Gérald Darmanin, le ministre des Comptes publics, a annoncé ce mardi 16 octobre que plusieurs propositions du rapport Genetet sur le sujet seraient reprises via des amendements dans le cadre du PLF 2019 et du PLFSS 2019. Il a ainsi été annoncé que « les personnes qui ne sont pas affiliées à la Sécurité sociale en France mais qui relèvent du régime de Sécurité sociale d'un autre État membre de l'Union européenne, de l'espace économique européen ou de Suisse ne seront plus soumises à la CSG et à la CRDS assises sur les revenus du capital ». Les Français habitant à l'étranger, hors UE, ne seront en revanche pas concernés par cette suppression et y resteront soumis.

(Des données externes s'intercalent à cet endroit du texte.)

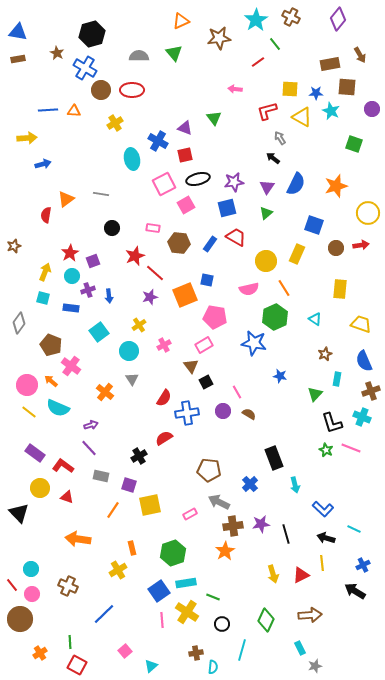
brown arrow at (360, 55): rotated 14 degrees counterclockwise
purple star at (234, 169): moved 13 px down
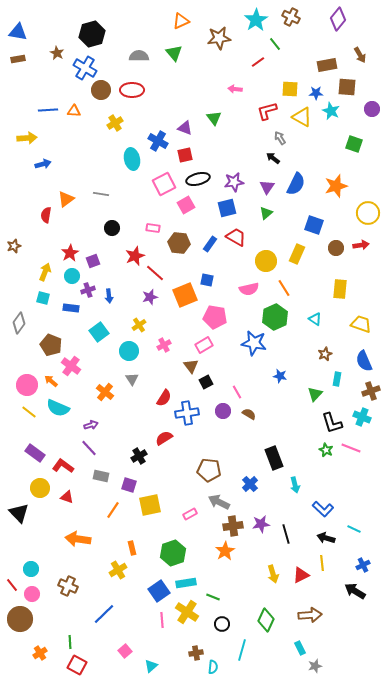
brown rectangle at (330, 64): moved 3 px left, 1 px down
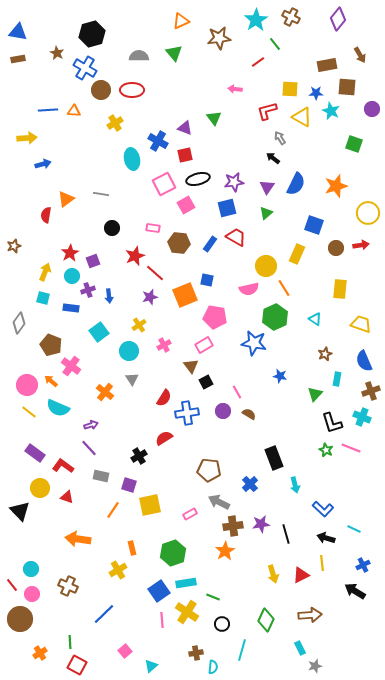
yellow circle at (266, 261): moved 5 px down
black triangle at (19, 513): moved 1 px right, 2 px up
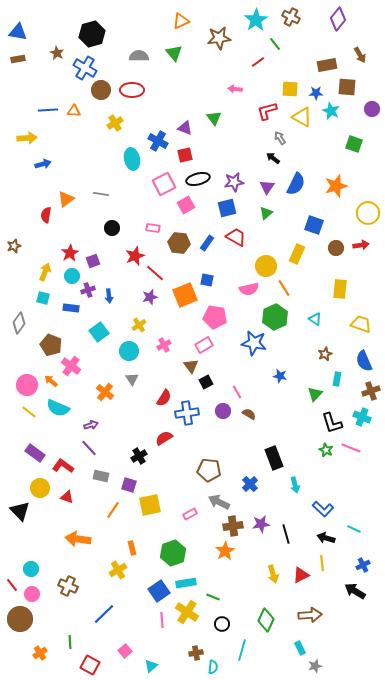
blue rectangle at (210, 244): moved 3 px left, 1 px up
red square at (77, 665): moved 13 px right
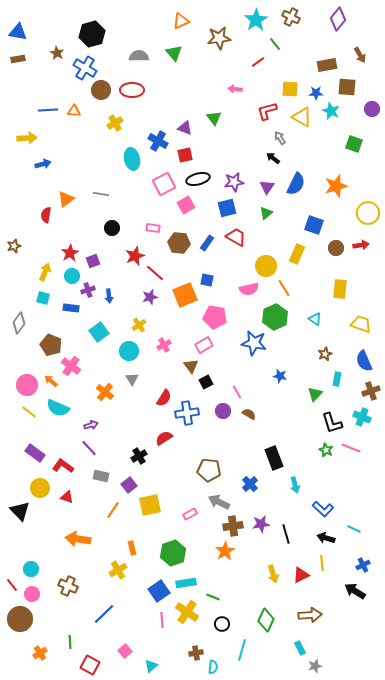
purple square at (129, 485): rotated 35 degrees clockwise
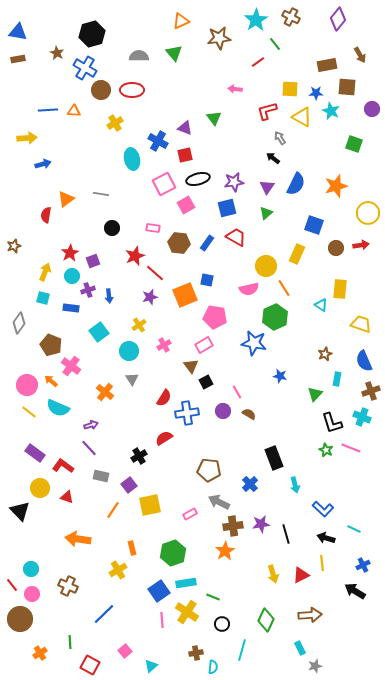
cyan triangle at (315, 319): moved 6 px right, 14 px up
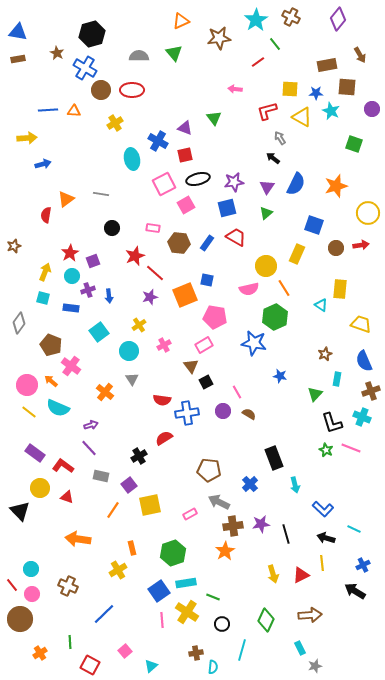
red semicircle at (164, 398): moved 2 px left, 2 px down; rotated 66 degrees clockwise
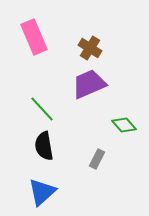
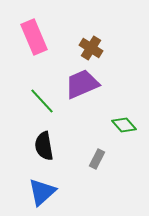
brown cross: moved 1 px right
purple trapezoid: moved 7 px left
green line: moved 8 px up
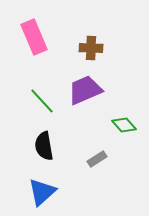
brown cross: rotated 30 degrees counterclockwise
purple trapezoid: moved 3 px right, 6 px down
gray rectangle: rotated 30 degrees clockwise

La fin annoncée d'un feuilleton fiscal de près de 6 ans ? Revenons sur sa genèse (1) afin d’en explorer ses conséquences (2), pour enfin étudier les autres propositions du gouvernement sur le sujet de la fiscalité des non-résidents (3). De toute évidence, les non-résidents établis dans l’Espace économique européen doivent introduire leur demande de remboursement CSG avant le 31 décembre 2018.


Anne GENETET préconise la suppression de la CSG dans son rapport sur la mobilité internationale

1. Genèse du contentieux de la CSG sur les revenus du patrimoine


Depuis 2012, les revenus français du patrimoine des non-résidents sont soumis aux prélèvements sociaux désormais fixés à 17,2%.


En Février 2015, dans une décision « De Ruyter », la CJUE avait condamné la France à restituer la CSG perçue à tort pendant 3 ans auprès des non-résidents. Pourtant le 20 octobre 2015, Bercy annonce que l'Etat ne remboursera que les contribuables établis dans l'Espace économique européen (UE, Norvège, Islande) ou en Suisse. Le Ministère des finances a purement et simplement exclu les non-résidents établis hors Europe au motif que ces contribuables ne sont pas soumis au Règlement européen sur la sécurité sociale de 2004 instituant le principe d’unicité de législation.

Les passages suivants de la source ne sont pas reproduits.